The primary care dr said all looks fine. I have made an appt with an endo but feel so helpless. Any thoughts on my lab results?

Hugs and Thanks,
Kat


----------



## GD Women (Mar 5, 2007)

Your TSH and FT4 are within Labs so symptoms should not be thyroid related. 
It would be more helpful if you had an FT-3 done with the other two instead of T3 and posted your Labs reference range. There are issues that can interfere with Totals where they don't interfere with the Frees. However, both levels seem to be low, if your FT-3 is low as well, something else might be going on that might be the cause of your issues.

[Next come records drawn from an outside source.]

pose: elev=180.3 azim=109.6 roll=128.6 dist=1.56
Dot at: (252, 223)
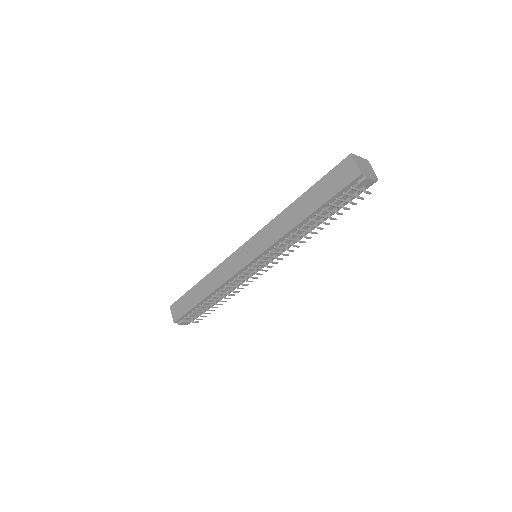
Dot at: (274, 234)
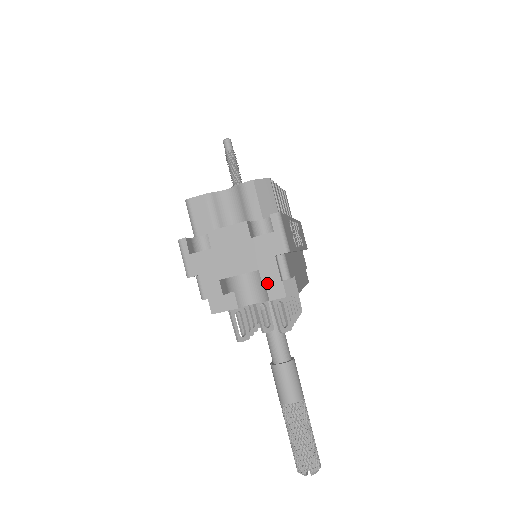
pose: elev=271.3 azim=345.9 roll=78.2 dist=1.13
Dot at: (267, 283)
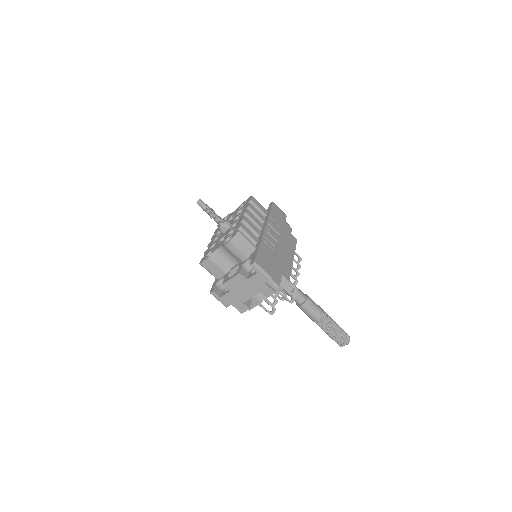
Dot at: (268, 296)
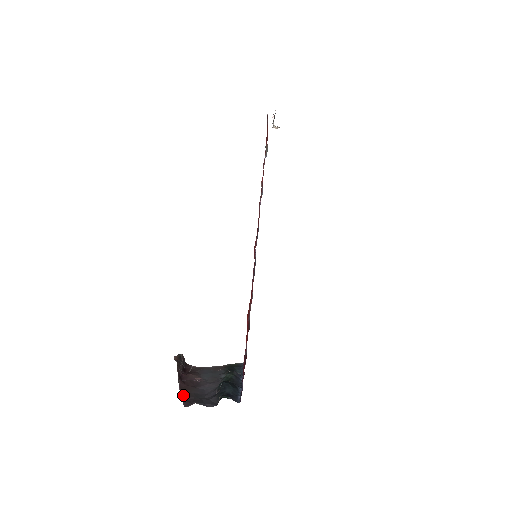
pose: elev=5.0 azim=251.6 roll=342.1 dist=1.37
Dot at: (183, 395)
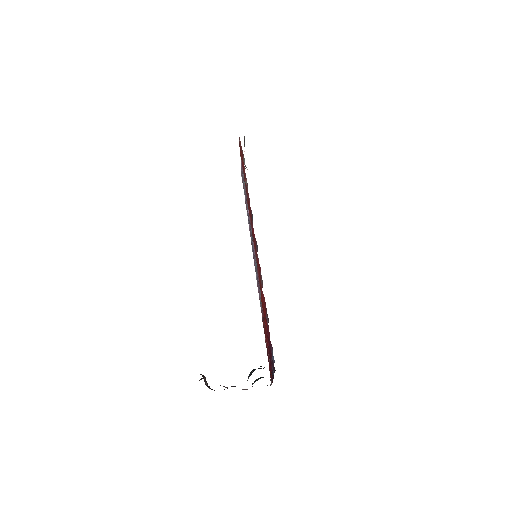
Dot at: occluded
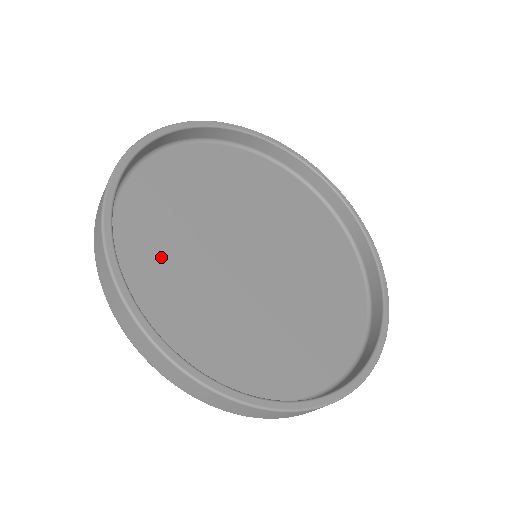
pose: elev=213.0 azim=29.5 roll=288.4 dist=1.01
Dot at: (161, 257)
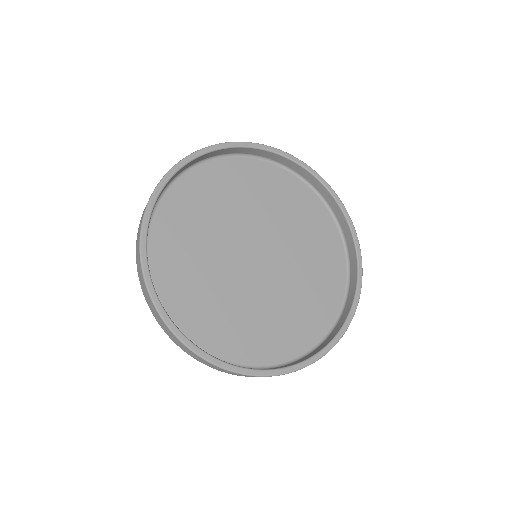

There are a lot of other health issues that mimic thyroid symptoms and need to be checked out before any type diagnose and treatment. Symptoms need to correlate with thyroid levels for it could be something else. 
"The symptoms of both hyperthyroidism and hypothyroidism are non-specific . Thus the practice of prescribing thyroid treatment on a clinical basis alone without biochemical confirmation carries potential risks". - New England Journal Of Medicine 
If you have symptoms and don't have a wholesome diet, take nutritional supplements, exercise to tolerance, get physical treatment as needed and abstain from taking metabolism-slowing drugs each day (such as beta-blockers, muscle relaxants, and narcotics) raises the possibility that your symptoms are caused by the issue addressed above. For example, if you don't take nutritional supplements, nutritional deficiencies may the cause of your symptoms. In that case, taking nutritional supplements would relieve the symptoms. You should consider the use of thyroid hormone only when you can honestly say that you do all the above. 
If you do all the above, it's suggested you find an alternative doctor who is cooperative and collaborative. The doctor should be competent at differentiating medical disorders that might be causing your symptoms. For example, low adrenal function is a common cause of some of the symptoms 
A doctor competent at diagnosis can help you determine the cause-whether it's hypothyroidism or some other disorder.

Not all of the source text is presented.